■ Exercise passage:
= = = = = = =

Hi all,
I have an issue with providing list of user word to tesseract. I use Windows 10.
Installed tesseract version:
>tesseract.exe -v
tesseract v5.0.0-alpha.20191030
leptonica-1.78.0
libgif 5.1.4 : libjpeg 8d (libjpeg-turbo 1.5.3) : libpng 1.6.34 : libtiff 4.0.9 : zlib 1.2.11 : libwebp 0.6.1 : libopenjp2 2.3.0
Found AVX2
Found AVX
Found FMA
Found SSE
Found libarchive 3.3.2 zlib/1.2.11 liblzma/5.2.3 bz2lib/1.0.6 liblz4/1.7.5
My test image:
I have "eng.user-words" file in the directory with traindata files that contains:
Config file "bazaar" as follow:
load_system_dawg F
load_freq_dawg F
user_words_file path/to/eng.user-words
user_words_suffix user-words
language_model_penalty_non_freq_dict_word 1
language_model_penalty_non_dict_word 1
Running this command
"C:\Program Files\Tesseract-OCR\tesseract.exe" test.jpg stdout -l eng bazaar
gives "Bladeblabla" instead of "B1adeb1ab1a"
As well as this command
"C:\Program Files\Tesseract-OCR\tesseract.exe" test.jpg stdout -l eng --user-words path/to/eng.user-words
gives "Bladeblabla" instead of "B1adeb1ab1a"
Where am I wrong?

= = = = = = =

■ Dataset extract:

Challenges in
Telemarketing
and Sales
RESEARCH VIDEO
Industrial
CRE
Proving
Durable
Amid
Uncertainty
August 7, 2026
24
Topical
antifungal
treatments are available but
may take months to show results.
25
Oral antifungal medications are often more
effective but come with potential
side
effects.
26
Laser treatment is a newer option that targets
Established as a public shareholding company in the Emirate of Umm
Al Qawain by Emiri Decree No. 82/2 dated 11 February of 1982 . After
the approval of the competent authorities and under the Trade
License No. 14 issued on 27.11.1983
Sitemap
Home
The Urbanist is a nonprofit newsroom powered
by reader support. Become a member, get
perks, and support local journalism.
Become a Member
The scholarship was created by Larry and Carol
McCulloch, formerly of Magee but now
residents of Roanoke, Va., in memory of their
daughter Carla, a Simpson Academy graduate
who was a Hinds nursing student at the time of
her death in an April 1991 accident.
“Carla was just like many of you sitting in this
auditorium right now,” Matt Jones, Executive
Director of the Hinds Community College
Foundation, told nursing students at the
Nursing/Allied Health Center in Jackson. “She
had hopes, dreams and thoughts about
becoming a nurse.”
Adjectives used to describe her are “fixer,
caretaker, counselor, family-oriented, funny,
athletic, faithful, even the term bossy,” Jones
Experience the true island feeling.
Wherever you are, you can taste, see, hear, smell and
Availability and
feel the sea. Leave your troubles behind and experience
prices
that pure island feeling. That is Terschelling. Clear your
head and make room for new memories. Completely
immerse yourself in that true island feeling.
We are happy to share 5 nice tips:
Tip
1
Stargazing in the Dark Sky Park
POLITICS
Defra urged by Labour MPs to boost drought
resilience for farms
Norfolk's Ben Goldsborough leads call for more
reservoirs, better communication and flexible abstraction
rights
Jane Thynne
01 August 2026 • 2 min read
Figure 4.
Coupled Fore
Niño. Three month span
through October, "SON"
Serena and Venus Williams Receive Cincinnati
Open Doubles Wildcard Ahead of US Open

= = = = = = =

■ Explore the material:
**A.** Answer these questions about the Tesseract forum post:
(i) Which operating system does the poster use?
(ii) What is the name of the config file?
(iii) What output do both commands give?
**B.** Please repeat the part of the Tesseract forum post starting with "As well as this" and going on through "am I wrong?".
The records have nothing to do with the text.

■ Solutions to each task:
**A.**
(i) Windows 10
(ii) bazaar
(iii) "Bladeblabla"

**B.**
As well as this command
"C:\Program Files\Tesseract-OCR\tesseract.exe" test.jpg stdout -l eng --user-words path/to/eng.user-words
gives "Bladeblabla" instead of "B1adeb1ab1a"
Where am I wrong?